This is probably as good time a time as any to mention that I identified as a rocker/metalhead as a teenager (for what it felt like an eternity, but was probably only 5 years or so).
I definitely had a classicist sensibility. The all-time greats were the triumvirate of Zeppelin, Sabbath, and Deep Purple; then came Iron Maiden, Judas Priest, and the 80s thrash icons (Metallica, Slayer, Megadeth, Anthrax, etc.). I generally favored 70s/80s heavy metal and hard rock (think Motorhead, Rush, AC/DC, Aerosmith, early Queen) and then-contemporary heavy melodic stuff (Blind Guardian, early Nightwish, Rhapsody, Angra, Dream Theater). I couldn't quite crack into death metal (because of the vocals) but I dabbled into the some of the more obvious black metal groups (Dimmu Borgir and early Cradle of Filth, both of which most black metal fans seem to disavow/detest).

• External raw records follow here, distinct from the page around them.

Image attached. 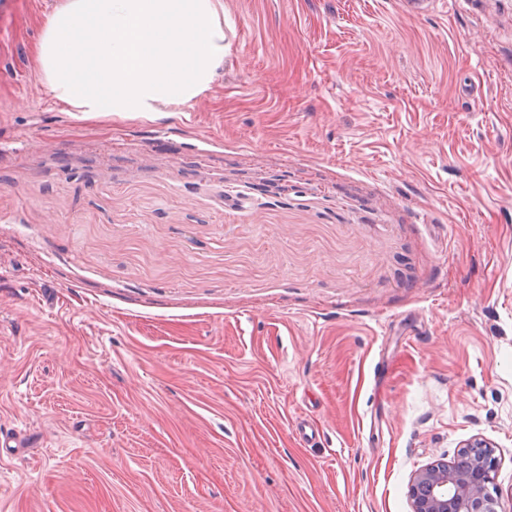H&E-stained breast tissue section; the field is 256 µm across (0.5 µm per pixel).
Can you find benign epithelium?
<instances>
[{
  "label": "benign epithelium",
  "mask_w": 512,
  "mask_h": 512,
  "mask_svg": "<svg viewBox=\"0 0 512 512\" xmlns=\"http://www.w3.org/2000/svg\"><path fill=\"white\" fill-rule=\"evenodd\" d=\"M497 470L490 443L476 437L452 461L438 460L412 475V512H506L495 483Z\"/></svg>",
  "instance_id": "7a95c632"
}]
</instances>
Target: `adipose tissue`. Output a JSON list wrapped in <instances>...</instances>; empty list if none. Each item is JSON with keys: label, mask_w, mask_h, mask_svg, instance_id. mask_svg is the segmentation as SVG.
<instances>
[{"label": "adipose tissue", "mask_w": 512, "mask_h": 512, "mask_svg": "<svg viewBox=\"0 0 512 512\" xmlns=\"http://www.w3.org/2000/svg\"><path fill=\"white\" fill-rule=\"evenodd\" d=\"M224 52L222 0H58L36 44L67 111L149 119L206 95Z\"/></svg>", "instance_id": "obj_1"}]
</instances>
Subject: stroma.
I'll return each mask as SVG.
<instances>
[{
  "mask_svg": "<svg viewBox=\"0 0 512 512\" xmlns=\"http://www.w3.org/2000/svg\"><path fill=\"white\" fill-rule=\"evenodd\" d=\"M56 3L0 0V512H411L477 436L512 505V0H224L152 121L53 102Z\"/></svg>",
  "mask_w": 512,
  "mask_h": 512,
  "instance_id": "stroma-1",
  "label": "stroma"
}]
</instances>
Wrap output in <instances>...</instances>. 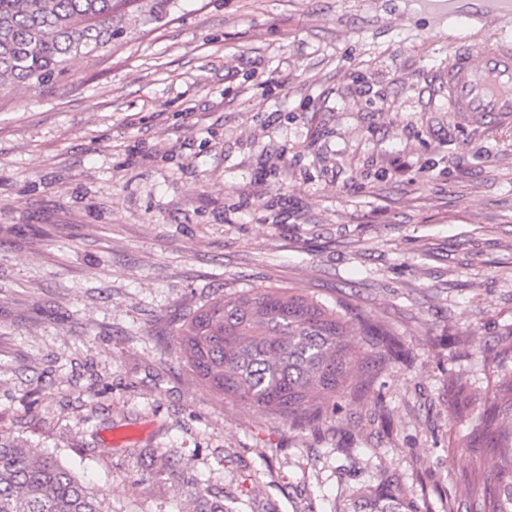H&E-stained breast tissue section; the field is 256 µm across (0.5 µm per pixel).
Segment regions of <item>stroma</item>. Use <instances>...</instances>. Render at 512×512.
Listing matches in <instances>:
<instances>
[{"label":"stroma","instance_id":"obj_1","mask_svg":"<svg viewBox=\"0 0 512 512\" xmlns=\"http://www.w3.org/2000/svg\"><path fill=\"white\" fill-rule=\"evenodd\" d=\"M408 0H176L0 101V435L83 460L111 512H331L381 483L482 512L465 421L512 365V121L453 113ZM251 288L410 348L307 429L210 394L183 318Z\"/></svg>","mask_w":512,"mask_h":512}]
</instances>
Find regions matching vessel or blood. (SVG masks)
<instances>
[{
    "label": "vessel or blood",
    "instance_id": "1",
    "mask_svg": "<svg viewBox=\"0 0 512 512\" xmlns=\"http://www.w3.org/2000/svg\"><path fill=\"white\" fill-rule=\"evenodd\" d=\"M449 29L441 81L448 109L512 116V36L487 32L489 18L512 15V0H420Z\"/></svg>",
    "mask_w": 512,
    "mask_h": 512
}]
</instances>
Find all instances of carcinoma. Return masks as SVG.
<instances>
[{"instance_id":"carcinoma-1","label":"carcinoma","mask_w":512,"mask_h":512,"mask_svg":"<svg viewBox=\"0 0 512 512\" xmlns=\"http://www.w3.org/2000/svg\"><path fill=\"white\" fill-rule=\"evenodd\" d=\"M173 0H0V91L39 88L95 62L133 27L161 23ZM374 341L388 363L409 348L368 315L355 319L307 296L253 288L214 298L175 334L174 352L214 395L282 419L319 417L359 373L353 337ZM478 421L495 459L487 467L483 512H512V369ZM0 512H106L103 500L43 448L0 437ZM338 512H419L390 484Z\"/></svg>"}]
</instances>
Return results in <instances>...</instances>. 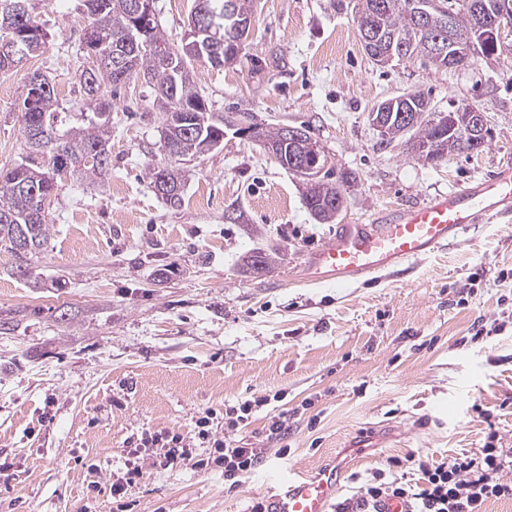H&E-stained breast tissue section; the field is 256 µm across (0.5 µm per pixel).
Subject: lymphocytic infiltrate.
Instances as JSON below:
<instances>
[{"instance_id": "1", "label": "lymphocytic infiltrate", "mask_w": 512, "mask_h": 512, "mask_svg": "<svg viewBox=\"0 0 512 512\" xmlns=\"http://www.w3.org/2000/svg\"><path fill=\"white\" fill-rule=\"evenodd\" d=\"M209 416L195 422V438L211 441L217 452L215 460H198L199 469L210 464L224 468V484L236 489L239 479L255 471L267 454L263 448H246L232 438H215L209 429ZM409 468L417 473L416 481L387 477V469ZM512 449L500 446L496 433L487 434L477 451L464 450L449 459L435 461L414 455L388 460L386 468L376 469L356 493L337 503L336 512H374L378 502L400 498L412 504L414 512H484L491 500L512 499Z\"/></svg>"}]
</instances>
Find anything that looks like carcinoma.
Returning <instances> with one entry per match:
<instances>
[{
	"label": "carcinoma",
	"instance_id": "cac0c4a2",
	"mask_svg": "<svg viewBox=\"0 0 512 512\" xmlns=\"http://www.w3.org/2000/svg\"><path fill=\"white\" fill-rule=\"evenodd\" d=\"M28 0H0V37L13 35V31L30 28L42 32L35 18L24 11L22 18L7 13L6 5L15 3L27 4ZM85 7L91 16L82 41L83 52L89 59L90 67L83 72V91L86 96L89 113L80 119L77 127H70L58 133L61 142L60 166L52 169L28 159L10 168L0 170V243L8 244V248L19 259L43 250L49 236V220L45 203L58 188V179L71 178L90 180L108 171L112 163L109 140L111 130L106 115L103 99L107 89L117 91L128 81L141 77L150 84L155 92L156 100L164 110L165 120L161 139H171L176 149V156L171 161L181 160L197 153L194 139L180 134L172 127L177 111H196L206 113V122L197 129L202 140L220 139L224 137V123L213 120L206 100L193 84L188 68L190 59L177 60L172 65L163 66L160 60L164 56L178 57L181 49L172 47L160 31L158 22L144 27L138 32L135 19L130 17L126 8V0H84ZM211 8L208 39L220 42L224 38L225 27L230 21L224 16L225 0H208ZM378 7L372 18V24L383 33L395 37L407 46L408 58L423 57L439 69L447 68L432 53L433 41L438 37H448V29L441 26L438 18L426 22V31L419 29V23L408 9L409 0H375ZM140 35L148 44L141 54L135 68L125 77L112 67V57L117 51V36L126 32ZM47 86L40 100L32 107L21 106V118L29 149L31 152L45 156L51 150L40 141L33 139L32 133L43 126L57 127V116L54 115L55 93L52 83L42 77ZM427 100L421 95H413L412 107L419 111L420 117L411 126L406 127L392 118L386 128L388 139H395L407 132H412L409 139L410 149L441 141L446 153L436 157L442 160L448 155L463 152L457 140L446 129L437 128L425 110ZM151 184L156 194L160 195L171 206L181 204L182 175L172 165L163 168L157 166L150 171ZM343 194L339 183L325 180L312 194L304 195L306 208L320 221H330L336 210L327 211L323 204Z\"/></svg>",
	"mask_w": 512,
	"mask_h": 512
}]
</instances>
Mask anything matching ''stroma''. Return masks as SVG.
Returning a JSON list of instances; mask_svg holds the SVG:
<instances>
[{"instance_id":"35a3bbf8","label":"stroma","mask_w":512,"mask_h":512,"mask_svg":"<svg viewBox=\"0 0 512 512\" xmlns=\"http://www.w3.org/2000/svg\"><path fill=\"white\" fill-rule=\"evenodd\" d=\"M195 0H155L180 46ZM354 0H254L235 63L190 65L217 119L304 127L345 177L346 203L325 223L307 210L302 178L259 144L228 133L179 161L182 201L157 196L149 171L167 163L164 114L136 78L112 100L111 168L60 183L50 240L28 257L0 243V512H112L110 486L142 434H187L226 408L280 395L288 456L268 455L234 492L224 471L175 467L142 452L129 512H247L288 471L337 463L344 496L392 457L441 460L497 433L512 448V219L479 225L412 268L346 285L311 284L312 252L341 224L464 188L512 161V31L497 54L459 68L367 56ZM47 34L39 54L0 73V167L25 159L20 103L33 72L51 81L67 125L86 111L82 0H30ZM423 93L433 110H484L481 151L418 159L382 139L369 114ZM272 255L269 268L247 257ZM70 320H61L63 308ZM487 335L474 339L475 323ZM310 408H302L303 400ZM369 445L358 448L360 438Z\"/></svg>"}]
</instances>
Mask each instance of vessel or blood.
Wrapping results in <instances>:
<instances>
[{
  "label": "vessel or blood",
  "instance_id": "obj_1",
  "mask_svg": "<svg viewBox=\"0 0 512 512\" xmlns=\"http://www.w3.org/2000/svg\"><path fill=\"white\" fill-rule=\"evenodd\" d=\"M511 213L512 166L507 164L473 186L419 205L379 211L374 223L341 225L310 258L307 279L354 283L397 272L477 225ZM343 479L333 467L312 476L289 474L270 488V512H333Z\"/></svg>",
  "mask_w": 512,
  "mask_h": 512
}]
</instances>
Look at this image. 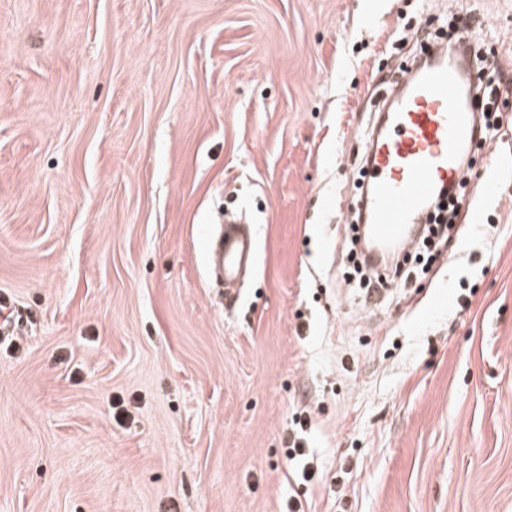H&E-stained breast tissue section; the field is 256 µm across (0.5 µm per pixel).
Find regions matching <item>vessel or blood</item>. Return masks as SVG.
<instances>
[{
    "label": "vessel or blood",
    "instance_id": "b4317fda",
    "mask_svg": "<svg viewBox=\"0 0 512 512\" xmlns=\"http://www.w3.org/2000/svg\"><path fill=\"white\" fill-rule=\"evenodd\" d=\"M479 69L449 59L443 45L409 63L401 92L385 105L370 137L368 189L361 200L373 237L406 246L437 190L462 177L460 155L479 136L470 91ZM211 276L237 284L257 260L253 233L235 222L207 232Z\"/></svg>",
    "mask_w": 512,
    "mask_h": 512
}]
</instances>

Then I moved to the United States, and my circle of friends here had a much different musical sensibility (tangent: I feel like there are two different, parallel "metal universes": the Europe/Japan/Brazil axis, and the United States all on its own). I eventually tried out music I had previously refused to even consider when I was a "true metal" cultist.

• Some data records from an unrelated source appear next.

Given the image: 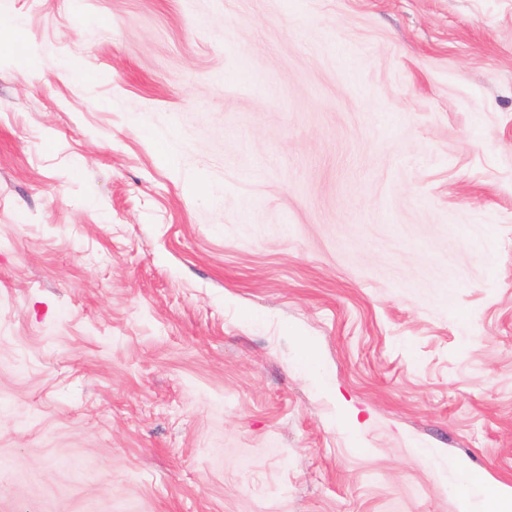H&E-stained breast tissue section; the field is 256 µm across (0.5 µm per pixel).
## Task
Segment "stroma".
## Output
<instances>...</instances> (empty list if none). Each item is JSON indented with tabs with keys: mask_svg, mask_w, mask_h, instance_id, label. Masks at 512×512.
<instances>
[{
	"mask_svg": "<svg viewBox=\"0 0 512 512\" xmlns=\"http://www.w3.org/2000/svg\"><path fill=\"white\" fill-rule=\"evenodd\" d=\"M473 474L512 488V0H0V512Z\"/></svg>",
	"mask_w": 512,
	"mask_h": 512,
	"instance_id": "obj_1",
	"label": "stroma"
}]
</instances>
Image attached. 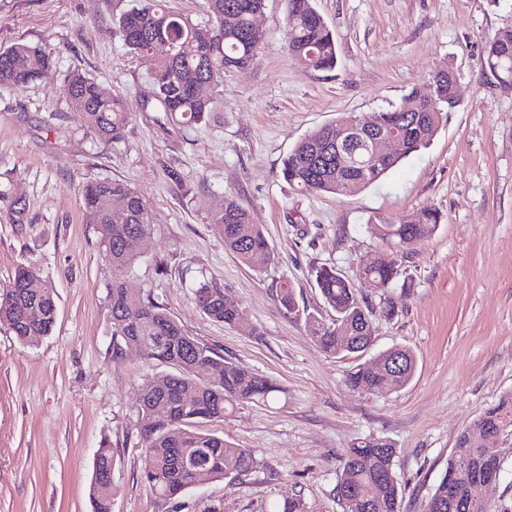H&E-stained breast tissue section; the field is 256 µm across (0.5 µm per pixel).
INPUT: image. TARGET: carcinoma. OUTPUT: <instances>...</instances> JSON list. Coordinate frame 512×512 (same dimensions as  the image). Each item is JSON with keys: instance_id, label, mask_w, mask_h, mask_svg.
Wrapping results in <instances>:
<instances>
[{"instance_id": "cac0c4a2", "label": "carcinoma", "mask_w": 512, "mask_h": 512, "mask_svg": "<svg viewBox=\"0 0 512 512\" xmlns=\"http://www.w3.org/2000/svg\"><path fill=\"white\" fill-rule=\"evenodd\" d=\"M314 0H288V50L310 53L308 70H331L337 63L333 32L313 5ZM210 20L205 24L169 10L163 0H135L116 21L123 45L129 53L149 58L154 41H166L171 53L152 60L149 87L143 99L147 112H162L172 122L193 126L206 121L219 104V87L224 73L250 64L264 43V33L251 27L252 12L264 0H207ZM234 8L237 23L224 27V11ZM484 66L501 84H512V44L493 39L485 47ZM55 61L52 49L18 42L0 51V89L26 85L39 78ZM67 96L81 123L101 140L116 142L124 136L129 122L122 100L106 93L98 83L81 73L67 81ZM412 109L416 124L409 131L412 154L426 148L448 113L455 111L448 88L433 100L418 88L401 103ZM346 115L302 138L282 160L281 175L289 185L311 193L344 195L350 180L366 188L380 180L402 159L374 161L358 145L354 152L359 165L336 157V127L346 124ZM87 223L97 226L105 254L112 268L108 301L112 314V352L119 354L140 337L146 339L144 358L171 368L155 374L141 388L139 413L145 425L143 445L152 456V466L142 476L145 486L158 498H175L190 488L196 463L203 462L214 480L235 479L250 472L257 462L246 448H239L216 433L204 432L199 424L220 421L237 406L269 404L281 388L274 380L249 367L224 360L210 347L188 335L182 325L159 305L128 299L123 274L136 257L127 241L150 234V211L142 195L116 180H93L82 188ZM7 202L12 222H28L26 205L8 190L0 189V201ZM440 222L435 210H424L396 224H376L374 233L403 250L430 234ZM213 231L224 246L248 268L262 271L272 260V249L261 227L252 223L249 211L228 199L211 218ZM398 276L396 259L379 255L377 263L360 272L372 287L388 292ZM315 283L324 306L333 317L303 312L311 339L329 357L364 353L373 344L372 326L354 283L333 266L315 269ZM17 296L5 302L4 297ZM196 306L210 319L229 326L241 323L239 303L223 290L204 280L194 284ZM57 318L54 291L43 287L31 267L20 264L8 283L0 286V325L7 327L24 345L34 346L51 335ZM402 368L380 371L368 362L349 372L347 385L361 391L379 387L401 389L412 379L416 367L413 352L396 348ZM216 372L219 382L206 380ZM512 434V396L500 399L480 415L461 435L454 453L461 464L455 474L457 493L444 512H472L468 507L474 484L485 477L501 476L505 459L487 450L493 440ZM396 448L384 439L352 445L341 460L337 490L343 512H400L401 491L393 472ZM114 456L102 445L96 452L89 490L91 512H112V495L107 489ZM376 483L379 494L370 500L367 487Z\"/></svg>"}]
</instances>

I can even point to the specific album that changed my perspective of what heavy music (or music in general) could be: Nine Inch Nails' Pretty Hate Machine. Before I heard that album, I irrationally hated anything that involved electronic influences. But a friend pushed that album on me (knowing I was an angsty teenager who could totally relate to Trent Reznor's lyrics), and after that it became more difficult for me to stick to my preconceptions about music (that said, you could still catch me at age 30 saying preposterous shit like "I hate jazz").

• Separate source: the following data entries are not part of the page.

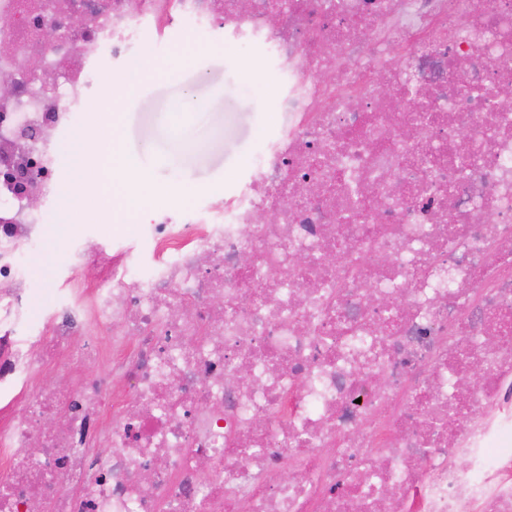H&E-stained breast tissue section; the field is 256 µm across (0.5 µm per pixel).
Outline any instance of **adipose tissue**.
<instances>
[{
  "label": "adipose tissue",
  "instance_id": "ef3b65f1",
  "mask_svg": "<svg viewBox=\"0 0 512 512\" xmlns=\"http://www.w3.org/2000/svg\"><path fill=\"white\" fill-rule=\"evenodd\" d=\"M73 157L71 176L60 210L51 225L50 238L59 244L71 233L79 213L93 214L108 200L101 172L106 166L124 171L123 189L135 196H145L152 188L146 178L127 167L112 140L98 123L78 129L69 146Z\"/></svg>",
  "mask_w": 512,
  "mask_h": 512
}]
</instances>
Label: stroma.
<instances>
[{"label": "stroma", "instance_id": "obj_1", "mask_svg": "<svg viewBox=\"0 0 512 512\" xmlns=\"http://www.w3.org/2000/svg\"><path fill=\"white\" fill-rule=\"evenodd\" d=\"M138 63L149 79L131 86L119 121L103 113L98 121L121 155L158 185L150 202L206 206L212 194L232 189L245 176L258 140L277 132L278 89L272 84L264 96H256L255 66L216 44L187 55L142 56ZM183 98L207 102L209 109L173 113V103ZM141 236L134 203L118 201L93 219H82L61 245H45L30 262L26 285L34 290V309H41L46 289L71 275L74 244L104 238L136 244Z\"/></svg>", "mask_w": 512, "mask_h": 512}]
</instances>
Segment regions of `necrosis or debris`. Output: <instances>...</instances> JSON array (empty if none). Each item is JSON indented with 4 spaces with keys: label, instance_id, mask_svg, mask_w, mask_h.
I'll list each match as a JSON object with an SVG mask.
<instances>
[{
    "label": "necrosis or debris",
    "instance_id": "obj_1",
    "mask_svg": "<svg viewBox=\"0 0 512 512\" xmlns=\"http://www.w3.org/2000/svg\"><path fill=\"white\" fill-rule=\"evenodd\" d=\"M175 27L288 121L31 316L60 139ZM0 78V512H512V0H0ZM129 65V64H128ZM128 65L122 66L120 69V66H113V75L112 79L102 83L100 85L99 91H98V102H100L101 97H103L107 92L112 93V112H123L126 107V98L124 95V88L122 85L115 83L123 82L125 79L124 73ZM115 82L112 86V83ZM96 100V101H97Z\"/></svg>",
    "mask_w": 512,
    "mask_h": 512
}]
</instances>
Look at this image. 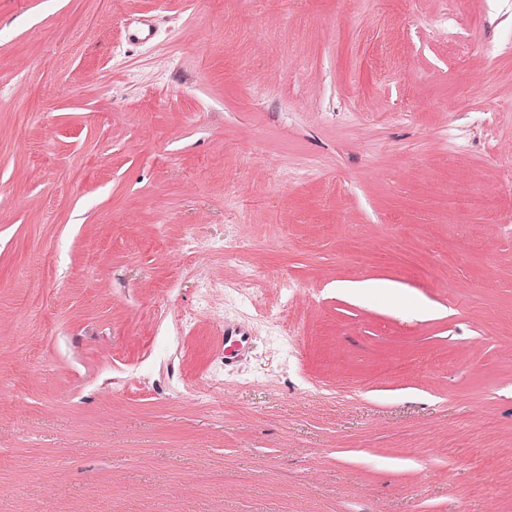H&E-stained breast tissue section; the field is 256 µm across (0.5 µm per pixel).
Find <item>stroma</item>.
Masks as SVG:
<instances>
[{
    "label": "stroma",
    "mask_w": 512,
    "mask_h": 512,
    "mask_svg": "<svg viewBox=\"0 0 512 512\" xmlns=\"http://www.w3.org/2000/svg\"><path fill=\"white\" fill-rule=\"evenodd\" d=\"M510 214L512 0H0V512H512Z\"/></svg>",
    "instance_id": "1"
}]
</instances>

Now, all of this was pre-Napster/MP3s (and obviously YouTube/streaming). I think there is some truth to the idea that music fans have been more open-minded over the past 15-20 years or so. I wonder if the reason why music listeners were close-minded in the past was actually to protect themselves (from spending too much money on CDs/records). I know that can be hard for younger folks to conceptualize, but mere access to music was a really valuable commodity up until the early 2000s. I couldn't tell you how much money I spent (out of what little money I had) on music that I had never listened to or artists I had barely heard of. We really have it easy these days.